Tiempo presente: la encrucijada y el miedo

Piensa uno qué realmente sucede a lo largo de las geografías, cuál es la idea que sirve de sostén, parapeto o justificación a la miseria imperante, a la que viene volando sin que nadie parezca llamarla; miseria de los cuerpos hambreados, de la mente hambreada, del amor hambreado… ⎮RIVERA WESTERBERG.

…Y aquella otra, la peor, la miseria de los que no saben obedecer —o que obedecen a un patrono, oculto, ajeno a su soberano.

Apuntado de otra laya, ¿por qué este salto de algunos que quieren el Cielo y ese otro, el salto que inducen aquellos que empujan al abismo? Lo cierto es que los ciudadanos no son representados por entidad alguna; los partidos políticos no pueden hablar en nombre de nadie —salvo de sus dirigentes y diligentes funcionarios—.

Lo cierto es que es éste un tiempo de curiosa y furiosa ira; todavía algo logra expresarse en el canto, el abrazo, el baile, el beso. Pero no resulta muy grande absurdo suponer que canto, brazo, baile, beso y risa trocarán pronto en rictus, amargura, violencia para asir lo que sienten y saben los pueblos que pertenece a todos: la tierra, las aguas, el aire, la risa.

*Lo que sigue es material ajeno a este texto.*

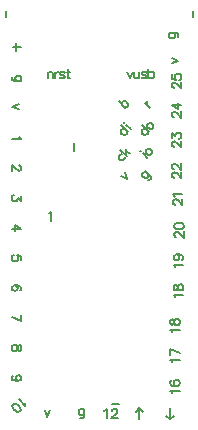
<source format=gto>
%FSTAX23Y23*%
%MOIN*%
%SFA1B1*%

%IPPOS*%
%ADD10C,0.007870*%
%ADD11C,0.005910*%
%LNcs_ranka-1*%
%LPD*%
G54D10*
X0038Y00106D02*
X00406D01*
X00256Y0095D02*
Y00976D01*
X0065Y01397D02*
Y01417D01*
X00028Y01397D02*
Y01417D01*
G54D11*
X00575Y00057D02*
Y00092D01*
X00563Y00068D02*
X00575Y00057D01*
X00587Y00068*
X00461Y0008D02*
X00473Y00092D01*
X00485Y0008*
X00473Y00057D02*
Y00092D01*
X00079Y00689D02*
X00058Y00704D01*
Y00682*
X00079Y00689D02*
X00048D01*
X00072Y00902D02*
X00073D01*
X00076Y00901*
X00078Y00899*
X00079Y00896*
Y0089*
X00078Y00887*
X00076Y00886*
X00073Y00884*
X0007*
X00067Y00886*
X00063Y00889*
X00048Y00904*
Y00883*
X00079Y01183D02*
X00055D01*
X00051Y01185*
X00049Y01186*
X00048Y01189*
Y01194*
X00049Y01197*
X00075Y01183D02*
X00078Y01186D01*
X00079Y01189*
Y01194*
X00078Y01197*
X00075Y012*
X0007Y01201*
X00067*
X00063Y012*
X0006Y01197*
X00058Y01194*
Y01189*
X0006Y01186*
X00063Y01183*
X00581Y00144D02*
X0058Y00147D01*
X00575Y00151*
X00607*
X0058Y00185D02*
X00577Y00183D01*
X00575Y00179*
Y00176*
X00577Y00171*
X00581Y00168*
X00589Y00167*
X00596*
X00602Y00168*
X00605Y00171*
X00607Y00176*
Y00177*
X00605Y00182*
X00602Y00185*
X00598Y00186*
X00596*
X00592Y00185*
X00589Y00182*
X00587Y00177*
Y00176*
X00589Y00171*
X00592Y00168*
X00596Y00167*
X00079Y00296D02*
X00078Y00301D01*
X00075Y00302*
X00072*
X00069Y00301*
X00067Y00298*
X00066Y00292*
X00064Y00287*
X00061Y00284*
X00058Y00283*
X00054*
X00051Y00284*
X00049Y00286*
X00048Y0029*
Y00296*
X00049Y00301*
X00051Y00302*
X00054Y00304*
X00058*
X00061Y00302*
X00064Y00299*
X00066Y00295*
X00067Y00289*
X00069Y00286*
X00072Y00284*
X00075*
X00078Y00286*
X00079Y0029*
Y00296*
Y00383D02*
X00048Y00398D01*
X00079Y00404D02*
Y00383D01*
X00593Y00462D02*
X00591Y00465D01*
X00587Y00469*
X00618*
X00587Y00492D02*
X00588Y00488D01*
X00591Y00486*
X00594*
X00597Y00488*
X00599Y00491*
X006Y00497*
X00602Y00501*
X00605Y00504*
X00608Y00506*
X00612*
X00615Y00504*
X00617Y00503*
X00618Y00498*
Y00492*
X00617Y00488*
X00615Y00486*
X00612Y00485*
X00608*
X00605Y00486*
X00602Y00489*
X006Y00494*
X00599Y005*
X00597Y00503*
X00594Y00504*
X00591*
X00588Y00503*
X00587Y00498*
Y00492*
X00589Y00861D02*
X00587D01*
X00584Y00863*
X00583Y00864*
X00581Y00867*
Y00873*
X00583Y00876*
X00584Y00878*
X00587Y00879*
X0059*
X00593Y00878*
X00598Y00875*
X00612Y0086*
Y00881*
X00589Y00889D02*
X00587D01*
X00584Y00891*
X00583Y00892*
X00581Y00895*
Y00901*
X00583Y00904*
X00584Y00906*
X00587Y00907*
X0059*
X00593Y00906*
X00598Y00903*
X00612Y00888*
Y00909*
X00493Y01109D02*
X00507Y01094D01*
X00499Y01103D02*
X00497Y01107D01*
Y01111*
X00498Y01114*
X00501Y01117*
X00168Y01213D02*
Y01192D01*
Y01207D02*
X00172Y01212D01*
X00175Y01213*
X0018*
X00183Y01212*
X00184Y01207*
Y01192*
X00192Y01213D02*
Y01192D01*
Y01204D02*
X00194Y01209D01*
X00197Y01212*
X002Y01213*
X00204*
X00224Y01209D02*
X00222Y01212D01*
X00218Y01213*
X00213*
X00209Y01212*
X00207Y01209*
X00209Y01206*
X00212Y01204*
X00219Y01203*
X00222Y01201*
X00224Y01198*
Y01197*
X00222Y01194*
X00218Y01192*
X00213*
X00209Y01194*
X00207Y01197*
X00235Y01224D02*
Y01198D01*
X00236Y01194*
X00239Y01192*
X00242*
X0023Y01213D02*
X00241D01*
X00492Y00883D02*
X00509Y00866D01*
X00511Y00862*
Y0086*
X0051Y00857*
X00506Y00853*
X00503Y00852*
X00495Y0088D02*
X00491D01*
X00487Y00879*
X00484Y00876*
X00483Y00873*
Y00868*
X00485Y00864*
X00487Y00862*
X00492Y0086*
X00496*
X00499Y00861*
X00502Y00864*
X00503Y00867*
Y00871*
X00073Y00997D02*
X00075Y00994D01*
X00079Y00989*
X00048*
X00581Y00247D02*
X0058Y0025D01*
X00575Y00254*
X00607*
X00575Y00291D02*
X00607Y00276D01*
X00575Y0027D02*
Y00291D01*
X00589Y0116D02*
X00587D01*
X00584Y01162*
X00583Y01163*
X00581Y01166*
Y01172*
X00583Y01175*
X00584Y01177*
X00587Y01178*
X0059*
X00593Y01177*
X00598Y01174*
X00612Y01159*
Y0118*
X00581Y01205D02*
Y0119D01*
X00595Y01188*
X00593Y0119*
X00592Y01194*
Y01199*
X00593Y01203*
X00596Y01206*
X00601Y01208*
X00604*
X00608Y01206*
X00611Y01203*
X00612Y01199*
Y01194*
X00611Y0119*
X00609Y01188*
X00606Y01187*
X00589Y01062D02*
X00587D01*
X00584Y01064*
X00583Y01065*
X00581Y01068*
Y01074*
X00583Y01077*
X00584Y01079*
X00587Y0108*
X0059*
X00593Y01079*
X00598Y01076*
X00612Y01061*
Y01082*
X00581Y01104D02*
X00602Y01089D01*
Y01111*
X00581Y01104D02*
X00612D01*
X0017Y00742D02*
X00173Y00743D01*
X00177Y00748*
Y00716*
X00157Y00085D02*
X00166Y00064D01*
X00175Y00085D02*
X00166Y00064D01*
X00412Y00867D02*
X00433Y00858D01*
X00424Y00879D02*
X00433Y00858D01*
X00077Y01298D02*
X0005D01*
X00063Y01311D02*
Y01284D01*
X00079Y00586D02*
Y00601D01*
X00066Y00602*
X00067Y00601*
X00069Y00596*
Y00592*
X00067Y00587*
X00064Y00584*
X0006Y00583*
X00057*
X00052Y00584*
X00049Y00587*
X00048Y00592*
Y00596*
X00049Y00601*
X00051Y00602*
X00054Y00604*
X00412Y01035D02*
X00434Y01013D01*
X00423Y01024D02*
X00419D01*
X00415Y01023*
X00412Y0102*
X00411Y01017*
Y01013*
X00413Y01008*
X00415Y01006*
X0042Y01004*
X00424*
X00427Y01005*
X0043Y01008*
X00431Y01012*
Y01016*
X0042Y01043D02*
X00422D01*
Y01045*
X0042*
Y01043*
X00429Y01037D02*
X00444Y01022D01*
X00482Y01035D02*
X00504Y01012D01*
X00492Y01024D02*
X00488D01*
X00485Y01023*
X00482Y0102*
X00481Y01017*
Y01012*
X00483Y01008*
X00485Y01006*
X00489Y01004*
X00493*
X00497Y01005*
X005Y01008*
X00501Y01011*
Y01016*
X005Y01039D02*
X00499Y01035D01*
Y01031*
X00501Y01027*
X00504Y01025*
X00508Y01023*
X00512*
X00515Y01024*
X00518Y01027*
X00519Y0103*
Y01034*
X00517Y01039*
X00515Y01041*
X00511Y01043*
X00507*
X00504Y01042*
X005Y01039*
X00094Y00111D02*
X00093Y00107D01*
Y00101*
X0007Y00123*
X00075Y00084D02*
X00077Y00088D01*
X00076Y00093*
X00072Y001*
X00069Y00103*
X00062Y00107*
X00057Y00108*
X00053Y00106*
X00051Y00104*
X00049Y001*
X0005Y00094*
X00054Y00088*
X00057Y00085*
X00064Y0008*
X00069Y00079*
X00073Y00082*
X00075Y00084*
X00069Y00183D02*
X00064Y00185D01*
X00061Y00188*
X0006Y00192*
Y00194*
X00061Y00198*
X00064Y00201*
X00069Y00203*
X0007*
X00075Y00201*
X00078Y00198*
X00079Y00194*
Y00192*
X00078Y00188*
X00075Y00185*
X00069Y00183*
X00061*
X00054Y00185*
X00049Y00188*
X00048Y00192*
Y00195*
X00049Y002*
X00052Y00201*
X00571Y01343D02*
X00595D01*
X006Y01342*
X00601Y0134*
X00603Y01337*
Y01333*
X00601Y0133*
X00576Y01343D02*
X00573Y0134D01*
X00571Y01337*
Y01333*
X00573Y0133*
X00576Y01327*
X0058Y01325*
X00583*
X00588Y01327*
X00591Y0133*
X00592Y01333*
Y01337*
X00591Y0134*
X00588Y01343*
X00432Y01213D02*
X00441Y01192D01*
X0045Y01213D02*
X00441Y01192D01*
X00455Y01213D02*
Y01198D01*
X00457Y01194*
X0046Y01192*
X00464*
X00467Y01194*
X00472Y01198*
Y01213D02*
Y01192D01*
X00497Y01209D02*
X00495Y01212D01*
X00491Y01213*
X00486*
X00482Y01212*
X0048Y01209*
X00482Y01206*
X00485Y01204*
X00492Y01203*
X00495Y01201*
X00497Y01198*
Y01197*
X00495Y01194*
X00491Y01192*
X00486*
X00482Y01194*
X0048Y01197*
X00503Y01224D02*
Y01192D01*
Y01209D02*
X00506Y01212D01*
X00509Y01213*
X00514*
X00517Y01212*
X0052Y01209*
X00521Y01204*
Y01201*
X0052Y01197*
X00517Y01194*
X00514Y01192*
X00509*
X00506Y01194*
X00503Y01197*
X00589Y00964D02*
X00587D01*
X00584Y00965*
X00583Y00967*
X00581Y0097*
Y00976*
X00583Y00979*
X00584Y0098*
X00587Y00982*
X0059*
X00593Y0098*
X00598Y00977*
X00612Y00962*
Y00983*
X00581Y00993D02*
Y0101D01*
X00593Y01001*
Y01005*
X00595Y01008*
X00596Y0101*
X00601Y01011*
X00604*
X00608Y0101*
X00611Y01007*
X00612Y01002*
Y00998*
X00611Y00993*
X00609Y00992*
X00606Y0099*
X00289Y0009D02*
Y00066D01*
X00287Y00062*
X00286Y0006*
X00283Y00059*
X00278*
X00275Y0006*
X00289Y00086D02*
X00286Y00089D01*
X00283Y0009*
X00278*
X00275Y00089*
X00272Y00086*
X00271Y00081*
Y00078*
X00272Y00074*
X00275Y00071*
X00278Y00069*
X00283*
X00286Y00071*
X00289Y00074*
X00593Y00562D02*
X00591Y00565D01*
X00587Y0057*
X00618*
X00597Y00605D02*
X00602Y00604D01*
X00605Y00601*
X00606Y00596*
Y00595*
X00605Y0059*
X00602Y00587*
X00597Y00586*
X00596*
X00591Y00587*
X00588Y0059*
X00587Y00595*
Y00596*
X00588Y00601*
X00591Y00604*
X00597Y00605*
X00605*
X00612Y00604*
X00617Y00601*
X00618Y00596*
Y00593*
X00617Y00589*
X00614Y00587*
X00592Y00771D02*
X00591D01*
X00588Y00773*
X00586Y00774*
X00585Y00777*
Y00783*
X00586Y00786*
X00588Y00788*
X00591Y00789*
X00594*
X00597Y00788*
X00601Y00785*
X00616Y0077*
Y00791*
X00591Y00798D02*
X00589Y00801D01*
X00585Y00805*
X00616*
X00075Y00485D02*
X00078Y00486D01*
X00079Y00491*
Y00494*
X00078Y00498*
X00073Y00501*
X00066Y00503*
X00058*
X00052Y00501*
X00049Y00498*
X00048Y00494*
Y00492*
X00049Y00488*
X00052Y00485*
X00057Y00483*
X00058*
X00063Y00485*
X00066Y00488*
X00067Y00492*
Y00494*
X00066Y00498*
X00063Y00501*
X00058Y00503*
X0058Y01242D02*
X00601Y01251D01*
X0058Y0126D02*
X00601Y01251D01*
X00476Y00949D02*
X00478D01*
Y00951*
X00476*
Y00949*
X00484Y00943D02*
X00499Y00928D01*
X00495Y00953D02*
X00494Y0095D01*
Y00946*
X00496Y00941*
X00498Y00939*
X00502Y00937*
X00506*
X00509Y00938*
X00513Y00941*
X00514Y00944*
Y00949*
X00512Y00953*
X00509Y00955*
X00505Y00957*
X00501*
X00498Y00956*
X00495Y00953*
X00596Y00663D02*
X00595D01*
X00592Y00664*
X0059Y00666*
X00589Y00669*
Y00675*
X0059Y00678*
X00592Y00679*
X00595Y00681*
X00598*
X00601Y00679*
X00605Y00676*
X0062Y00661*
Y00682*
X00589Y00698D02*
X0059Y00694D01*
X00595Y00691*
X00602Y00689*
X00607*
X00614Y00691*
X00619Y00694*
X0062Y00698*
Y00701*
X00619Y00706*
X00614Y00709*
X00607Y0071*
X00602*
X00595Y00709*
X0059Y00706*
X00589Y00701*
Y00698*
X00581Y00347D02*
X0058Y0035D01*
X00575Y00354*
X00607*
X00575Y00377D02*
X00577Y00373D01*
X0058Y00371*
X00583*
X00586Y00373*
X00587Y00376*
X00589Y00382*
X0059Y00386*
X00593Y00389*
X00596Y00391*
X00601*
X00604Y00389*
X00605Y00388*
X00607Y00383*
Y00377*
X00605Y00373*
X00604Y00371*
X00601Y0037*
X00596*
X00593Y00371*
X0059Y00374*
X00589Y00379*
X00587Y00385*
X00586Y00388*
X00583Y00389*
X0058*
X00577Y00388*
X00575Y00383*
Y00377*
X00356Y00084D02*
X00359Y00086D01*
X00364Y0009*
Y00059*
X00381Y00083D02*
Y00084D01*
X00382Y00087*
X00384Y00089*
X00387Y0009*
X00393*
X00396Y00089*
X00397Y00087*
X00399Y00084*
Y00081*
X00397Y00078*
X00394Y00074*
X00379Y00059*
X004*
X00415Y00939D02*
X00411D01*
X00408Y00938*
X00405Y00935*
X00404Y00932*
Y00927*
X00406Y00923*
X00408Y00921*
X00412Y00919*
X00416*
X00419Y0092*
X00423Y00923*
X00424Y00926*
Y00931*
X00409Y00954D02*
X00432Y00932D01*
X00427Y00958D02*
Y00936D01*
Y00945D02*
X00443Y00944D01*
X00404Y01115D02*
X00426Y01092D01*
X00415Y01104D02*
Y01108D01*
X00416Y01111*
X00419Y01115*
X00422Y01116*
X00426*
X00431Y01113*
X00433Y01111*
X00435Y01107*
Y01103*
X00434Y011*
X00431Y01096*
X00427Y01095*
X00423*
X0007Y01107D02*
X00049Y01098D01*
X0007Y01089D02*
X00049Y01098D01*
X00079Y00801D02*
Y00784D01*
X00067Y00793*
Y00789*
X00066Y00786*
X00064Y00784*
X0006Y00783*
X00057*
X00052Y00784*
X00049Y00787*
X00048Y00792*
Y00796*
X00049Y00801*
X00051Y00802*
X00054Y00804*
M02*
</source>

Cabe preguntarse qué pasará, qué mierdas pasará en verdad, si esto sigue, si el saqueo no se detiene; qué pasará si los indignados de España se convierten en iracundos en Italia, en Grecia, en Gran Bretaña; si los pobres de Estados Unidos —o de Francia, o de Polonia, o de Alemania…— siguen esa ruta. Y si sus pares también pobres de América Latina echan a andar —que es sendero que marcaron los estudiantes chilenos.

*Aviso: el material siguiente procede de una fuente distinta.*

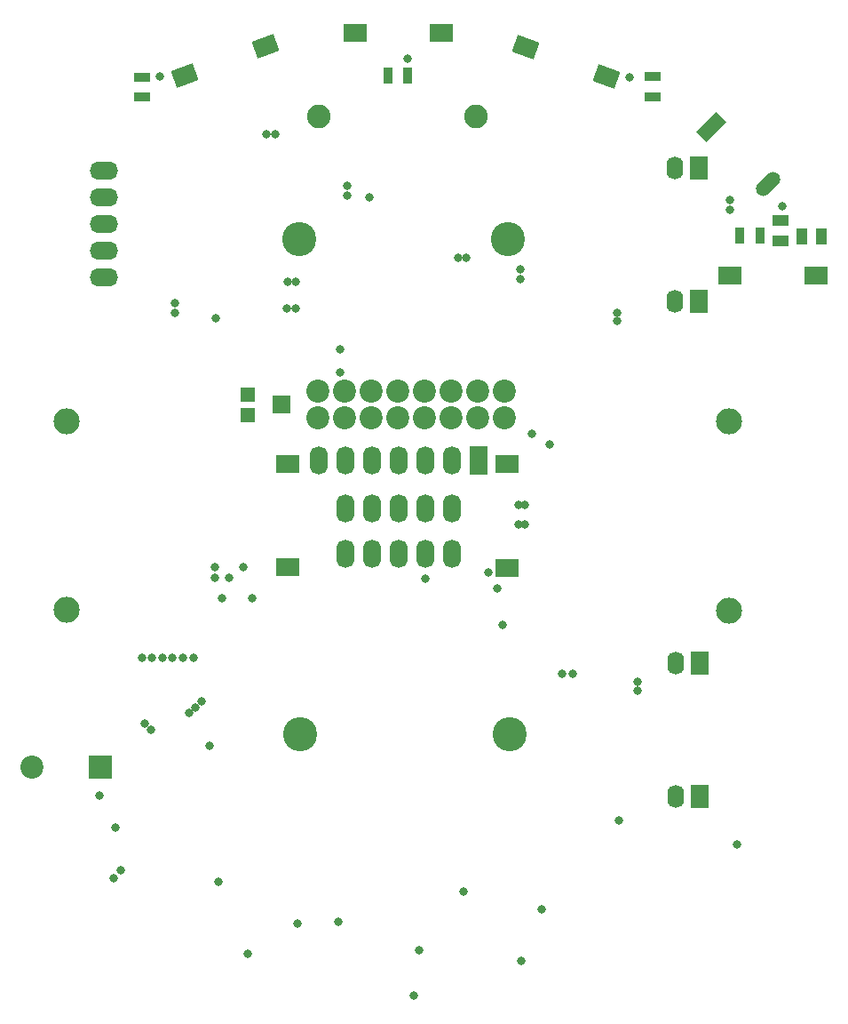
<source format=gts>
G04*
G04 #@! TF.GenerationSoftware,Altium Limited,Altium Designer,19.0.15 (446)*
G04*
G04 Layer_Color=8388736*
%FSLAX44Y44*%
%MOMM*%
G71*
G01*
G75*
%ADD25R,0.9000X1.5000*%
%ADD26R,1.5000X0.9000*%
%ADD27R,2.2000X1.7000*%
G04:AMPARAMS|DCode=28|XSize=2.2mm|YSize=1.7mm|CornerRadius=0mm|HoleSize=0mm|Usage=FLASHONLY|Rotation=20.000|XOffset=0mm|YOffset=0mm|HoleType=Round|Shape=Rectangle|*
%AMROTATEDRECTD28*
4,1,4,-0.7429,-1.1750,-1.3244,0.4225,0.7429,1.1750,1.3244,-0.4225,-0.7429,-1.1750,0.0*
%
%ADD28ROTATEDRECTD28*%

G04:AMPARAMS|DCode=29|XSize=2.2mm|YSize=1.7mm|CornerRadius=0mm|HoleSize=0mm|Usage=FLASHONLY|Rotation=160.000|XOffset=0mm|YOffset=0mm|HoleType=Round|Shape=Rectangle|*
%AMROTATEDRECTD29*
4,1,4,1.3244,0.4225,0.7429,-1.1750,-1.3244,-0.4225,-0.7429,1.1750,1.3244,0.4225,0.0*
%
%ADD29ROTATEDRECTD29*%

%ADD30R,1.4000X1.4000*%
%ADD31R,1.7000X1.8000*%
%ADD32R,1.5800X1.1200*%
%ADD33R,1.1000X1.5000*%
%ADD34C,3.2500*%
%ADD35O,1.6000X2.2000*%
%ADD36R,1.7000X2.2000*%
%ADD37C,2.2500*%
%ADD38R,2.2000X1.8000*%
%ADD39C,2.4860*%
%ADD40O,1.7000X2.7000*%
%ADD41R,1.7000X2.7000*%
%ADD42O,2.7000X1.7000*%
%ADD43R,2.2000X2.2000*%
%ADD44C,2.2000*%
G04:AMPARAMS|DCode=45|XSize=2.7mm|YSize=1.4mm|CornerRadius=0mm|HoleSize=0mm|Usage=FLASHONLY|Rotation=45.000|XOffset=0mm|YOffset=0mm|HoleType=Round|Shape=Round|*
%AMOVALD45*
21,1,1.3000,1.4000,0.0000,0.0000,45.0*
1,1,1.4000,-0.4596,-0.4596*
1,1,1.4000,0.4596,0.4596*
%
%ADD45OVALD45*%

G04:AMPARAMS|DCode=46|XSize=2.7mm|YSize=1.4mm|CornerRadius=0mm|HoleSize=0mm|Usage=FLASHONLY|Rotation=45.000|XOffset=0mm|YOffset=0mm|HoleType=Round|Shape=Rectangle|*
%AMROTATEDRECTD46*
4,1,4,-0.4596,-1.4496,-1.4496,-0.4596,0.4596,1.4496,1.4496,0.4596,-0.4596,-1.4496,0.0*
%
%ADD46ROTATEDRECTD46*%

%ADD47C,0.8000*%
D25*
X2197050Y369316D02*
D03*
X2178050D02*
D03*
X1861262Y521970D02*
D03*
X1842262D02*
D03*
D26*
X1608430Y520548D02*
D03*
Y501548D02*
D03*
X2094586Y520802D02*
D03*
Y501802D02*
D03*
D27*
X2168648Y331470D02*
D03*
X2250648D02*
D03*
X1811372Y562610D02*
D03*
X1893372D02*
D03*
D28*
X1725443Y550140D02*
D03*
X1648389Y522095D02*
D03*
D29*
X1973763Y549201D02*
D03*
X2050817Y521155D02*
D03*
D30*
X1708946Y218280D02*
D03*
Y198280D02*
D03*
D31*
X1741446Y208280D02*
D03*
D32*
X2217268Y383692D02*
D03*
Y364592D02*
D03*
D33*
X2237232Y369062D02*
D03*
X2256232D02*
D03*
D34*
X1758534Y-105096D02*
D03*
X1958284D02*
D03*
X1957370Y366328D02*
D03*
X1757620D02*
D03*
D35*
X2116836Y-164592D02*
D03*
Y-37846D02*
D03*
X2115922Y433578D02*
D03*
Y306832D02*
D03*
D36*
X2139534Y-37746D02*
D03*
Y-164646D02*
D03*
X2138620Y306778D02*
D03*
Y433678D02*
D03*
D37*
X1926560Y482553D02*
D03*
X1776560D02*
D03*
D38*
X1956508Y151722D02*
D03*
Y53170D02*
D03*
X1747320Y152062D02*
D03*
Y53510D02*
D03*
D39*
X2167382Y192446D02*
D03*
X2167382Y12446D02*
D03*
X1536446Y192786D02*
D03*
X1536446Y12786D02*
D03*
D40*
X1776672Y155194D02*
D03*
X1802072D02*
D03*
X1827472D02*
D03*
X1852872D02*
D03*
X1878272D02*
D03*
X1903672D02*
D03*
X1802072Y66040D02*
D03*
X1827472D02*
D03*
X1852872D02*
D03*
X1878272D02*
D03*
X1903672D02*
D03*
X1802072Y109982D02*
D03*
X1827472D02*
D03*
X1852872D02*
D03*
X1878272D02*
D03*
X1903672D02*
D03*
D41*
X1929072Y155194D02*
D03*
D42*
X1571752Y329946D02*
D03*
Y355346D02*
D03*
Y380746D02*
D03*
Y406146D02*
D03*
Y431546D02*
D03*
D43*
X1567942Y-136906D02*
D03*
D44*
X1502918D02*
D03*
X1775816Y196088D02*
D03*
X1801216D02*
D03*
X1826616D02*
D03*
X1852016D02*
D03*
X1877416D02*
D03*
X1902816D02*
D03*
X1928216D02*
D03*
X1953616D02*
D03*
X1775816Y221488D02*
D03*
X1801216D02*
D03*
X1826616D02*
D03*
X1852016D02*
D03*
X1877416D02*
D03*
X1902816D02*
D03*
X1928216D02*
D03*
X1953616D02*
D03*
D45*
X2204991Y418829D02*
D03*
D46*
X2151109Y472711D02*
D03*
D47*
X1677924Y43180D02*
D03*
Y54102D02*
D03*
X1691132Y43180D02*
D03*
X1704848Y53848D02*
D03*
X1582500Y-194000D02*
D03*
X2009000Y-47498D02*
D03*
X2168902Y393881D02*
D03*
X1639316Y305000D02*
D03*
X1735000Y466000D02*
D03*
X1803654Y408000D02*
D03*
X1588000Y-235000D02*
D03*
X1917000Y348742D02*
D03*
X2080262Y-64043D02*
D03*
X1726492Y466000D02*
D03*
X2168902Y403000D02*
D03*
X1966808Y113096D02*
D03*
X1973000Y113000D02*
D03*
X1966904Y94096D02*
D03*
X1973000Y94234D02*
D03*
X1754904Y299816D02*
D03*
Y325096D02*
D03*
X2060786Y288000D02*
D03*
Y296000D02*
D03*
X1968500Y328000D02*
D03*
Y337000D02*
D03*
X1747320Y325096D02*
D03*
X1746000Y299720D02*
D03*
X1678178Y291000D02*
D03*
X1617218Y-32258D02*
D03*
X1608328Y-32666D02*
D03*
X1861262Y537972D02*
D03*
X1946910Y33274D02*
D03*
X1877822Y42672D02*
D03*
X2080262Y-55116D02*
D03*
X1647190Y-32766D02*
D03*
X1657350Y-32666D02*
D03*
X1637030Y-32512D02*
D03*
X1803654Y417000D02*
D03*
X1796796Y239268D02*
D03*
X1951482Y-1270D02*
D03*
X1938528Y49022D02*
D03*
X1639316Y296164D02*
D03*
X1989417Y-272620D02*
D03*
X1872426Y-311090D02*
D03*
X1756711Y-286130D02*
D03*
X1681124Y-245824D02*
D03*
X2062632Y-187858D02*
D03*
X1914859Y-254968D02*
D03*
X1795424Y-284432D02*
D03*
X1567332Y-164236D02*
D03*
X1824736Y406146D02*
D03*
X1581290Y-242316D02*
D03*
X2018792Y-47498D02*
D03*
X1909318Y348742D02*
D03*
X2175418Y-210814D02*
D03*
X1969961Y-321489D02*
D03*
X1867455Y-354262D02*
D03*
X1708658Y-314706D02*
D03*
X1996694Y170434D02*
D03*
X1797304Y261366D02*
D03*
X1627632Y-32666D02*
D03*
X1610799Y-95181D02*
D03*
X1653402Y-85482D02*
D03*
X1616456Y-100838D02*
D03*
X1659059Y-79825D02*
D03*
X1672708Y-116144D02*
D03*
X1664716Y-74168D02*
D03*
X1979930Y180848D02*
D03*
X1712722Y24384D02*
D03*
X1684528D02*
D03*
X2073148Y520551D02*
D03*
X1624838Y521155D02*
D03*
X2218690Y397510D02*
D03*
M02*

</source>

La hipocresía del Tío Tom de la avenida Pensilvania de Wáshington no convence a nadie —ni como mal menor, viejo anzuelo para pescar cuando los peces andan revueltos—, tampoco convencieron las explicaciones bolivarianas de Caracas cuando entregaron a la carnicería a un periodista y a un poeta y cantor, como no convenció a nadie la mala farsa de un presidente con el papelito de 33 mineros.

Oír hablar a los poderosos —así sean pequeñuelos— de democracia o del pueblo libio da asco. Se escuchó lo mismo cuando Vietnam, Checoslovaquia, Hungría, Guatemala (o cuando ahorcaron a media docena de nazis y procuraron visas para los todavía útiles). Es demasiado obvio el señor Obama, es demasiado repugnante la entrega al camión de la basura de los ideales que Europa asegura son su legado.

El legado europeo —¿cual de ellos?— se disuelve, evapora, adquiere su verdadero rostro: podredumbre, vicio, rapacidad; el disfraz de viejo asesino exótico queda en primer plano.

Y si algunos dan asco, la conducta y la lectura de la anquilosada izquierda religiosa-marxista sobre la realidad no es menos repugnante por ese afán décimonónico de ver una sola entrelínea de los mensajes de la realidad social, por ese afán de infiltrar, para cambiar banderas y dirigir y poner al servicio de un pasado que fracasó como el horóscopo dominical, por esa inútil voluntad de poder de profetas de cartón que saben que tras el triunfo vendrá la represión. En ellos mil gulags esperan a la criatura humana.

En este mundo mundializado quieren se desvanezca el mismo concepto de lo local —salvo cundo se habla de lo que "producen" los mercados locales. En esta dimensión más asco es el brindis que propone el señor Piñera en el lejano (de todas partes) Chile. Sólo una mente prostibularia podría dejar que tres o cuatro decenas de chicas y chicos se vayan apagando en una huelga de hambre porque la autoridad que él representa y maneja no los quiere escuchar —brutal actitud criminal lo que iguala a su amada dama Thatcher.

Hace tres, cuatro en verdad, generaciones en Vietnam se mostró que un pueblo armado y unido puede no ser derrotado por una máquina bélica tecnológicamente superior; en Afganistán tal apotegma parece superar la prueba y en Irak la "madre de todas las batallas" está todavía en curso. En un planeta aldeízado son buenas lecciones para América Latina.

La historia es el relato de la dirección elegida ante cada encrucijada —o el recuerdo del funeral debido a una decisión errónea—; tal vez sea hora de perder el miedo a arrojar cosas por la borda. Los pueblos no son el resultado de una especulación financiera ni tienen por qué vivir como aquella ordene. Los pueblos no tienen miedos prolongados, al fin de cuentas no hay más que cadenas que perder.